When can I get back to training at 100% without fear of further injury/re-injury?

So lets use the issue I am having with my feet. I have been suffering from neuromas (see link for definition (http://www.apma.org/Learn/FootHealth.cfm?ItemNumber=987) in both of my feet for almost three years and have come to the end of my road and will have surgery November the 18th to have them removed.

Here is how I answered my five questions:

Overuse is potentially part of my situation, I have high mileage on these feet – martial arts, running, thousands of calf-raises, mountain biking and road cycling (the cleats put pressure on that area of the foot), and I am also on my feet most of the day with clients.
Can I pinpoint what caused the injury – not really but overuse, genetics (my Mother had the same issue), and age (I am now 45) are contributing factors.
What bothers the injury – at this point I feel it all day everyday. The more I move the more it hurts. So basically any continuous movement really feel uncomfortable. I can last about an hour doing marital arts and thats it.
Recovering from the injury – I have tried alcohol injections, taking trace minerals, epsom salt baths and modifying my activities and activity levels (none of which have worked). So hence the need for surgery (which is always the last option!!)
How will I recover from the surgery and get back to full speed? I will probably be back up to speed within 3 months. Hopefully I won’t need physical therapy and will just need to keep off my feet for a few weeks, then ease back into work on light duty. Unfortunately I will have to repeat the process as soon as I am able. I have two neuromas in each foot and it is recommended to only take out one at a time. So in total I may be out for six months, kind of a bummer but I will work around it find ways to maintain my physical fitness.

I’ll keep you posted…

Tune Up For My Knees!!

Sep 13, 2016 Eric Toussaint 6 Comments

Today I finally got my Synvisc One injections!! I love my new Othopedic surgeon, Dr. James Gilbert (http://mostsportsmedicine.com/therapist/dr-james-gilbert/). I went to see Dr. Gilbert a few months back to get my aging knees checked out and found out thankfully that I had no new meniscus tears and no arthritis (I have had meniscus repairs on both knees). All good news, but my mileage is high and there is no sign of me slowing down anytime soon.
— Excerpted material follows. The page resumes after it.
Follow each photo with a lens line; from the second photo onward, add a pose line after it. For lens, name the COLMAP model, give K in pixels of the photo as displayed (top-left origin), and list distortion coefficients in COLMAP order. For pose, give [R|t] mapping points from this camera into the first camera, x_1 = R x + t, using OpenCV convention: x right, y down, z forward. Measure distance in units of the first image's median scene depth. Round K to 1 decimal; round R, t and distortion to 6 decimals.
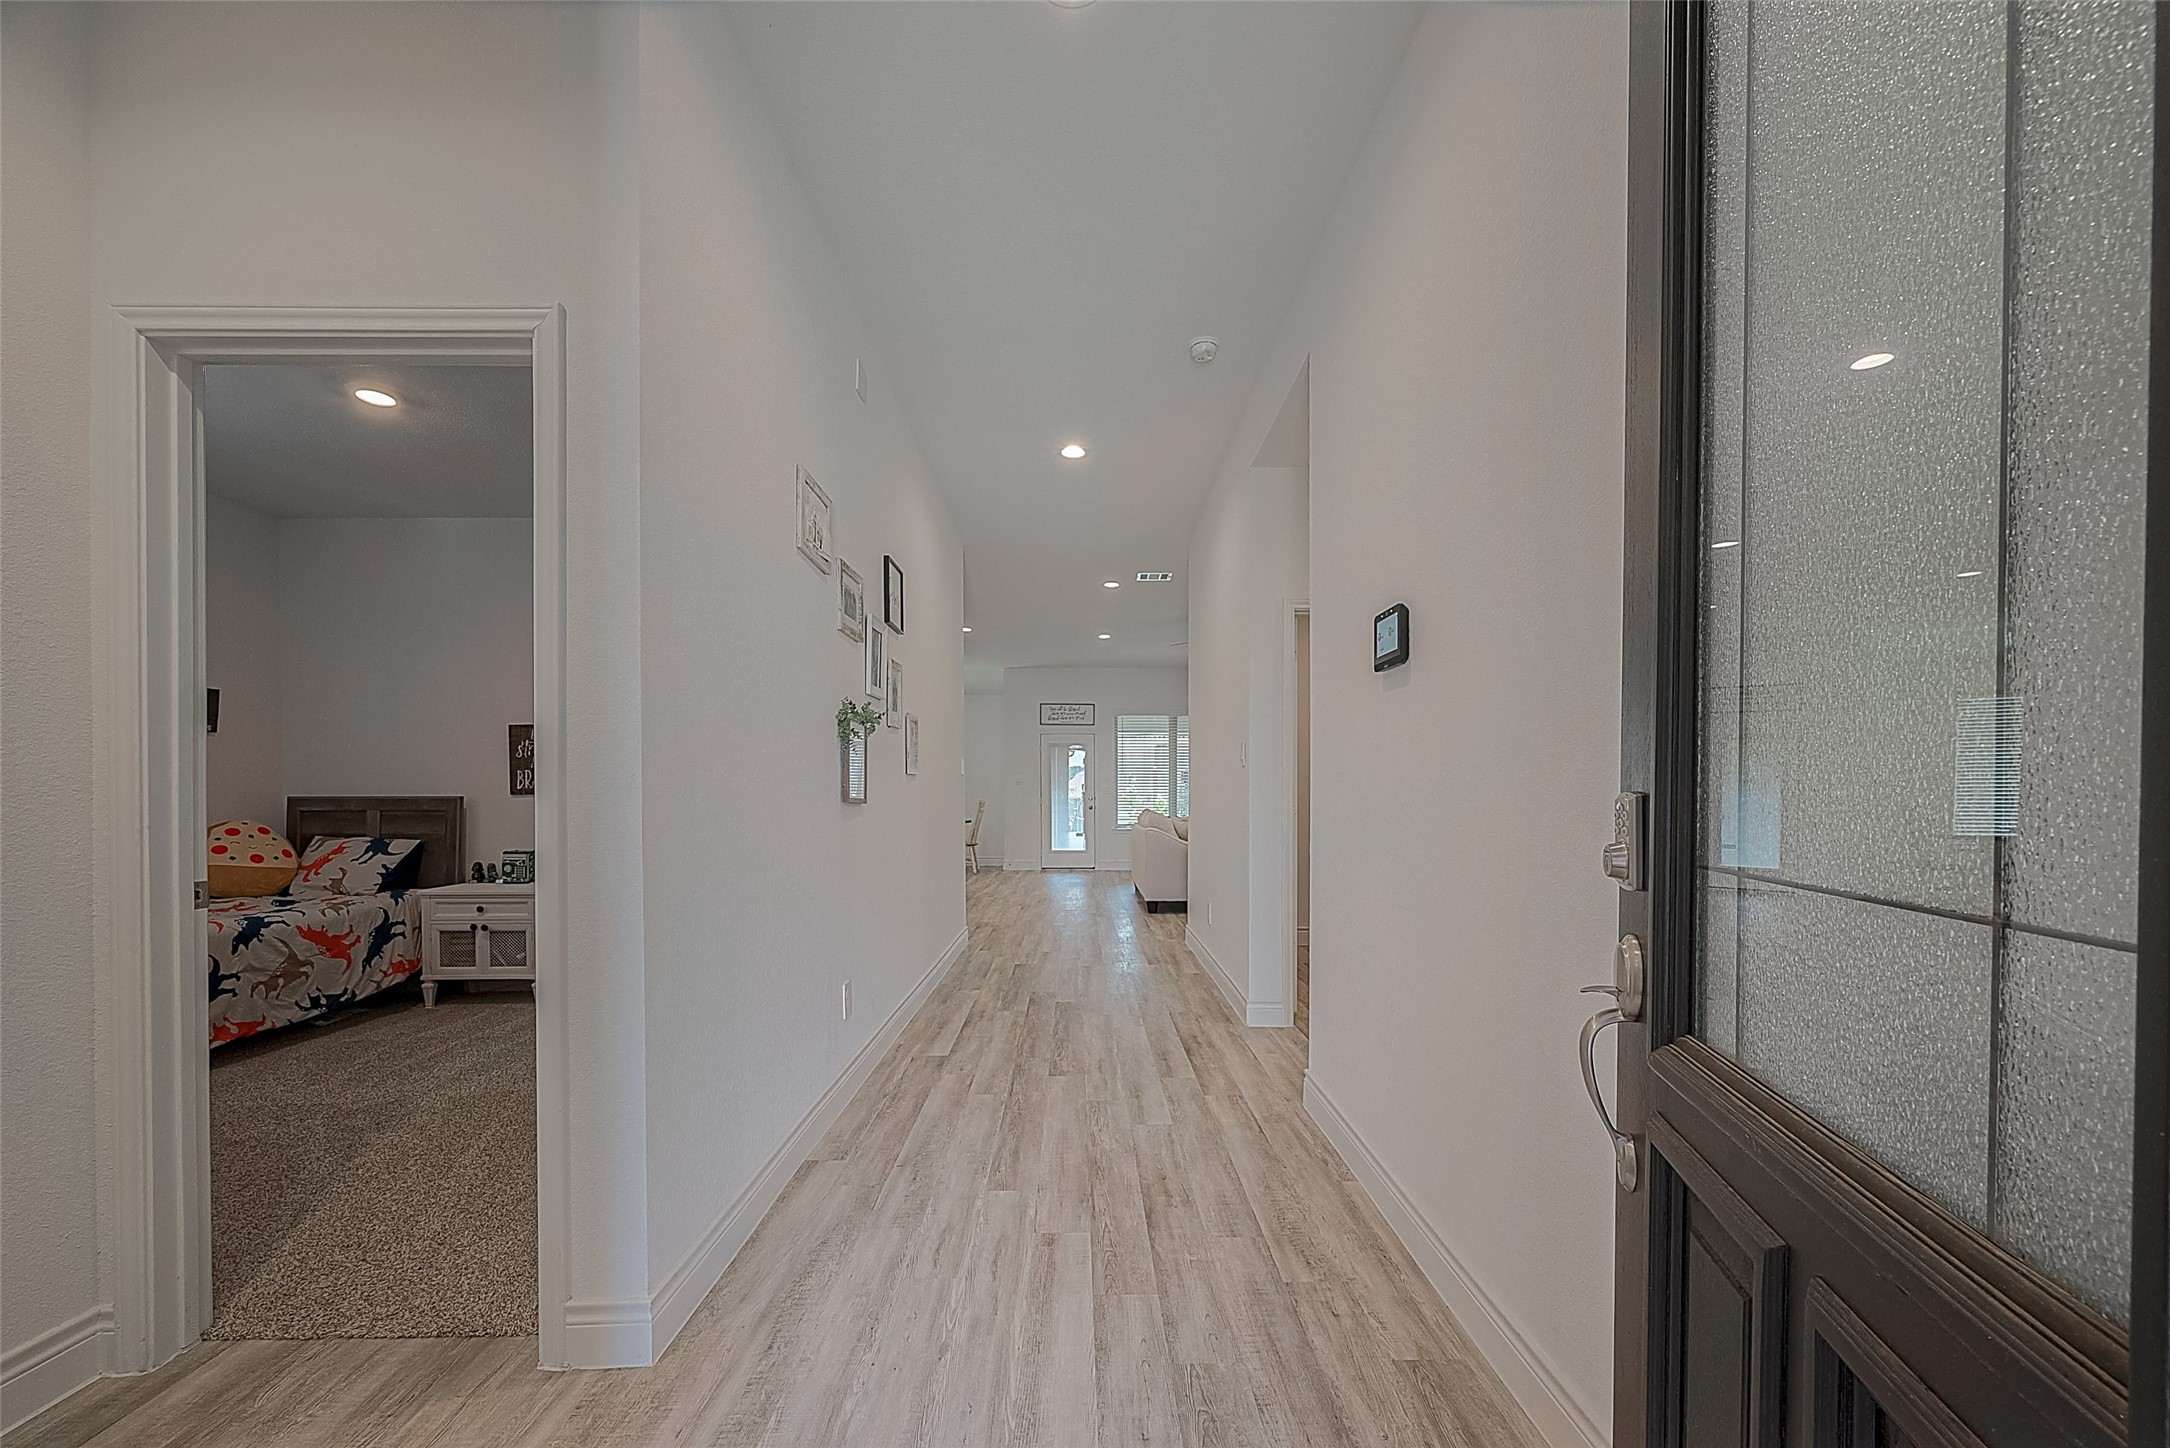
lens RADIAL K [[868.0, 0, 1085.5], [0, 868.0, 804.2], [0, 0, 1]] dist [0.002123, 0.000217]
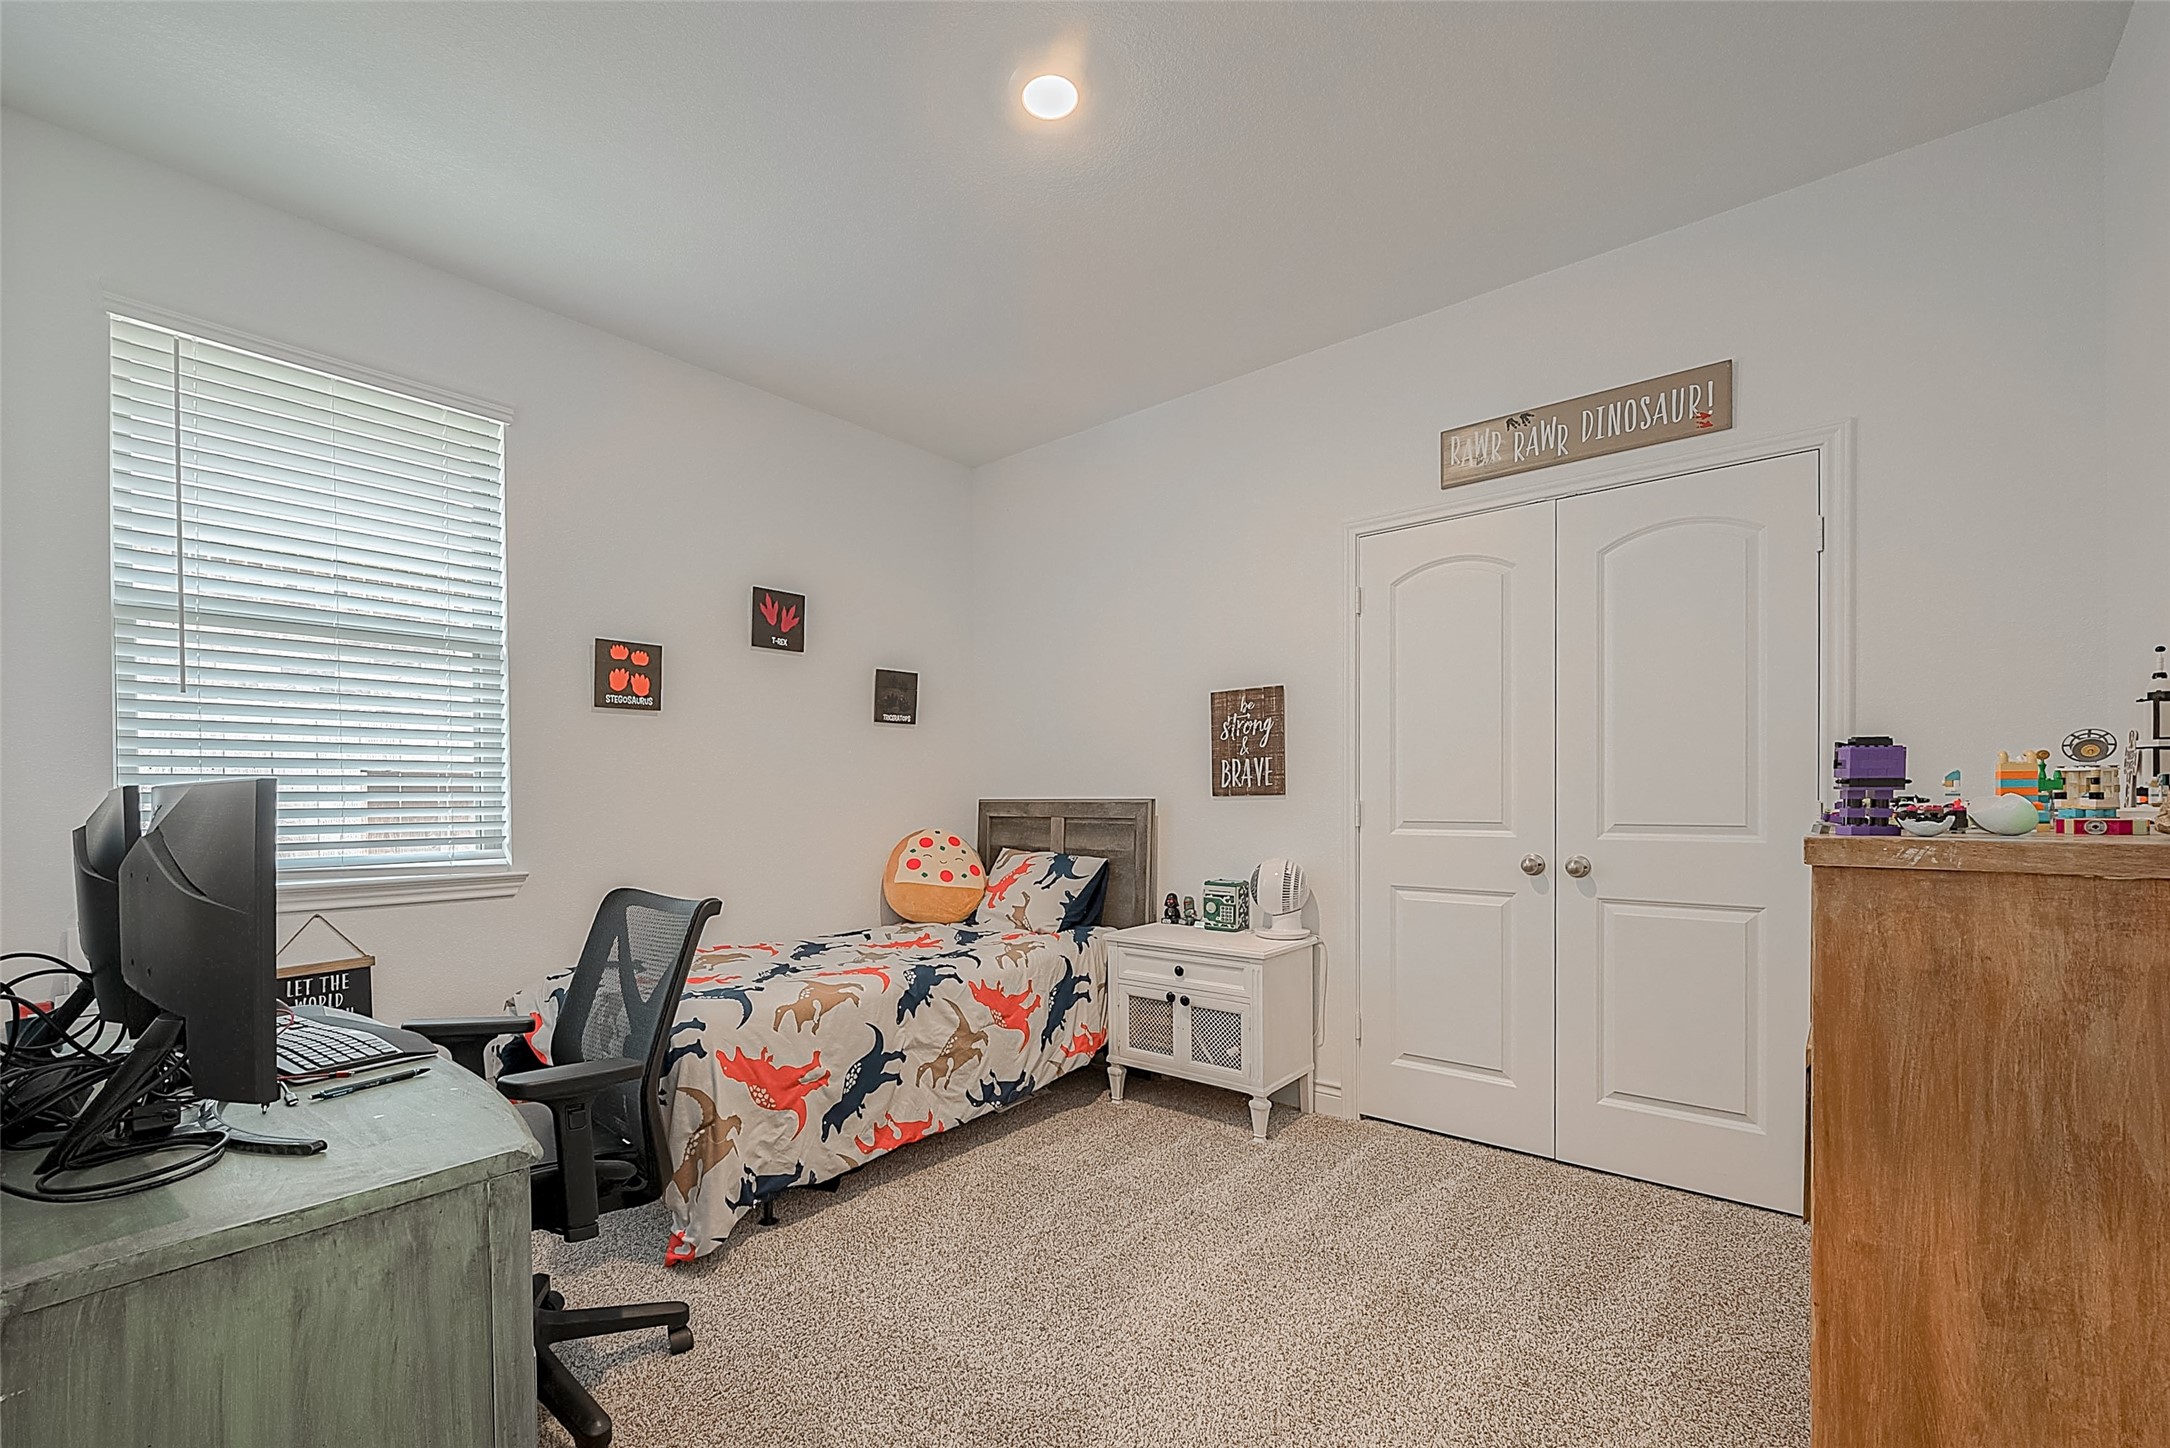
lens RADIAL K [[868.0, 0, 1085.5], [0, 868.0, 804.2], [0, 0, 1]] dist [0.002123, 0.000217]
pose [[0.782687, 0.002784, -0.622410, -0.345984], [-0.002631, 0.999996, 0.001165, -0.005762], [0.622410, 0.000725, 0.782691, 0.444786]]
So it was time to take a preemptive strike…enter Synvisc One (http://www.synviscone.com/what-is-synvisc-one.aspx) . Synvisc One is like adding some lubrication to your knees to help lessen the wear and tear. Especially fitting considering my aggro lifestyle.

After wrangling with my insurance company for two months, I finally had my Synvisc One delivered to Dr. Gilbert’s office (they really went the extra mile to help me in dealing with the ineptitudes of my insurance company) and today I got the injections (one in each knee).

I need to lay low for 48 hours and then can resume normal activity and could notice “relief” within a month. My knees don’t hurt daily, but when I really push hard they ache. I hope this extends my martial arts career, skiing, lifting etc.

I’ll check back with you in a month…

The Aging Me….

Jul 31, 2016 Eric Toussaint 6 Comments

So here we are a few weeks later with new reports on my ailing knees…

Thankfully all the news is good!! No arthritis and no new tears to the meniscus in the right knee.

Furthermore my new doctor has recommended a preventative treatment for both of my knees (they have both have meniscus repairs). Its called Synvisc-One (http://www.synviscone.com/what-is-synvisc-one.aspx) and its kind of like putting a coat of wax onto your hardwood floors but for your knees; it basically helps to lubricate and cushion the joint(s).

Since I don’t plan on slowing down anytime soon, I am thrilled at the prospect of taking a preventative measure.

I should get the injection in two or three weeks…I’ll keep you posted!!